Data: Begin

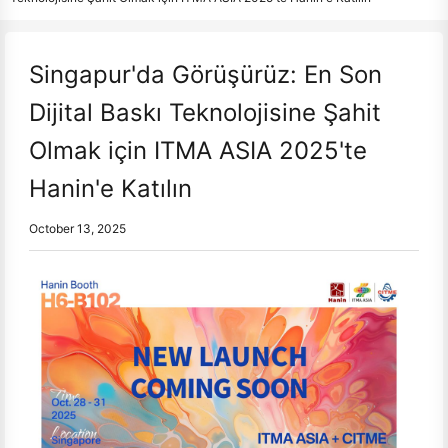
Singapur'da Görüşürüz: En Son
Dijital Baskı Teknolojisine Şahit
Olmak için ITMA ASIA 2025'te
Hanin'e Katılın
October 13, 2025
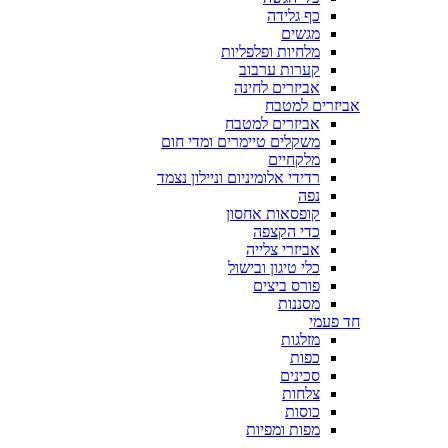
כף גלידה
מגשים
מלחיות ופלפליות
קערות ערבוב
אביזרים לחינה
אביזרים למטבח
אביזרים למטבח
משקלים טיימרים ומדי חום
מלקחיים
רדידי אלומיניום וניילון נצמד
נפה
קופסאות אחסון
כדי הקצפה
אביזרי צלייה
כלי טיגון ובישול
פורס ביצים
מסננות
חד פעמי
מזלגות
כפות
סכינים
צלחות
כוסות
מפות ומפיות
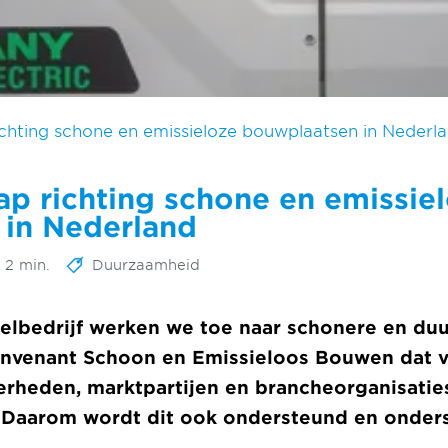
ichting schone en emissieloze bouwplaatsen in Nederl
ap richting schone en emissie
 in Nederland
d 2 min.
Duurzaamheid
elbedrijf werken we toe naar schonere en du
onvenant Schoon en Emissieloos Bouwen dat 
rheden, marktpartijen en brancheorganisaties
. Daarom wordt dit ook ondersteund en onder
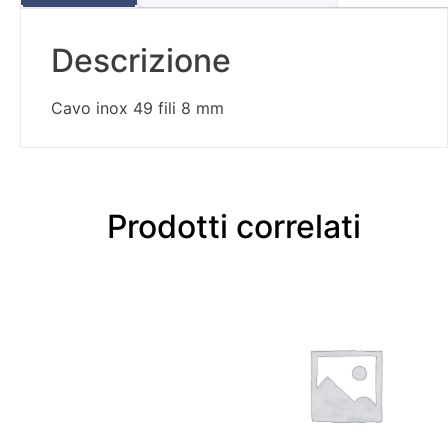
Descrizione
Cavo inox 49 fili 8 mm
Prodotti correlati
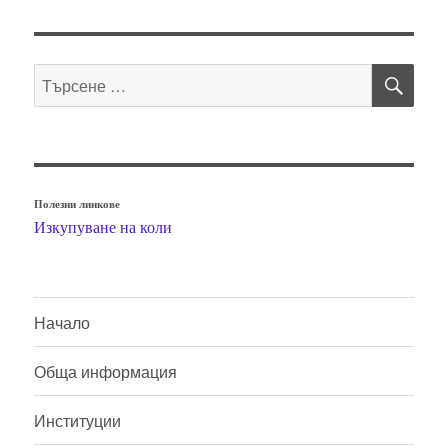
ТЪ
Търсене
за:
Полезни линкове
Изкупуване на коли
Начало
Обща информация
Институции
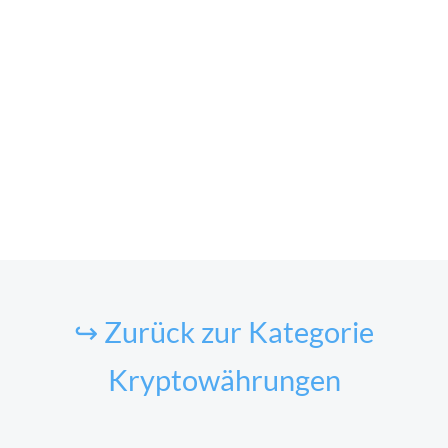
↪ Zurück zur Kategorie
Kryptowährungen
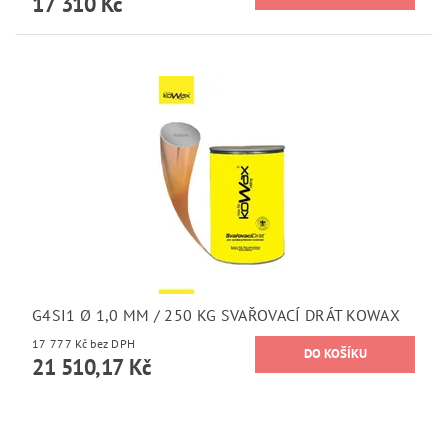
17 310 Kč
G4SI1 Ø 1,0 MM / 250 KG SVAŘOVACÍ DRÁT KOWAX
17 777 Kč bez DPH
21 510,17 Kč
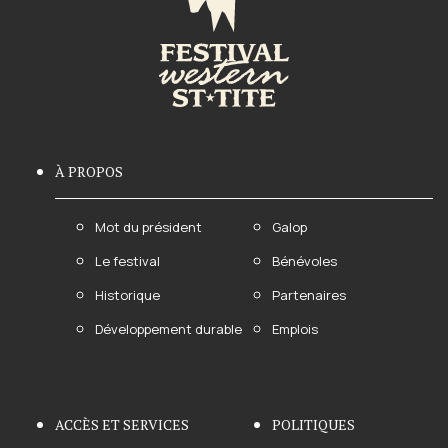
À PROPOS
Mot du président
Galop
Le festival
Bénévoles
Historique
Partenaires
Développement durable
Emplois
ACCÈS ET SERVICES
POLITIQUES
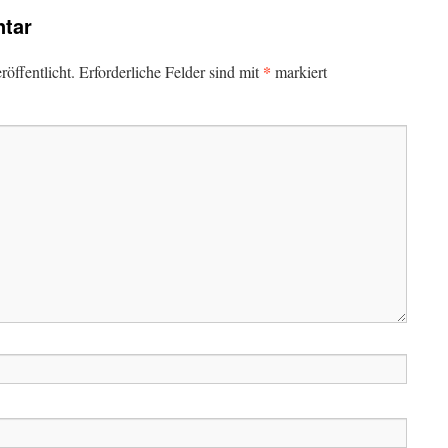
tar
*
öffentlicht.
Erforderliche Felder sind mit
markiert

Data: End

** Work to complete **
Starting with the line that contains "Descrizione" and going on through the last line of the items, render the text as a JSON list of strings, one string per line. Leave out blank lines and the pictures.

** Your response **
[
  "Descrizione",
  "Cavo inox 49 fili 8 mm",
  "Prodotti correlati",
  "ТЪ",
  "Търсене",
  "за:",
  "Полезни линкове",
  "Изкупуване на коли",
  "Начало",
  "Обща информация",
  "Институции",
  "↪ Zurück zur Kategorie",
  "Kryptowährungen",
  "17 310 Kč",
  "G4SI1 Ø 1,0 MM / 250 KG SVAŘOVACÍ DRÁT KOWAX",
  "17 777 Kč bez DPH",
  "21 510,17 Kč",
  "À PROPOS",
  "Mot du président",
  "Galop",
  "Le festival",
  "Bénévoles",
  "Historique",
  "Partenaires",
  "Développement durable",
  "Emplois",
  "ACCÈS ET SERVICES",
  "POLITIQUES",
  "tar",
  "*",
  "öffentlicht.",
  "Erforderliche Felder sind mit",
  "markiert"
]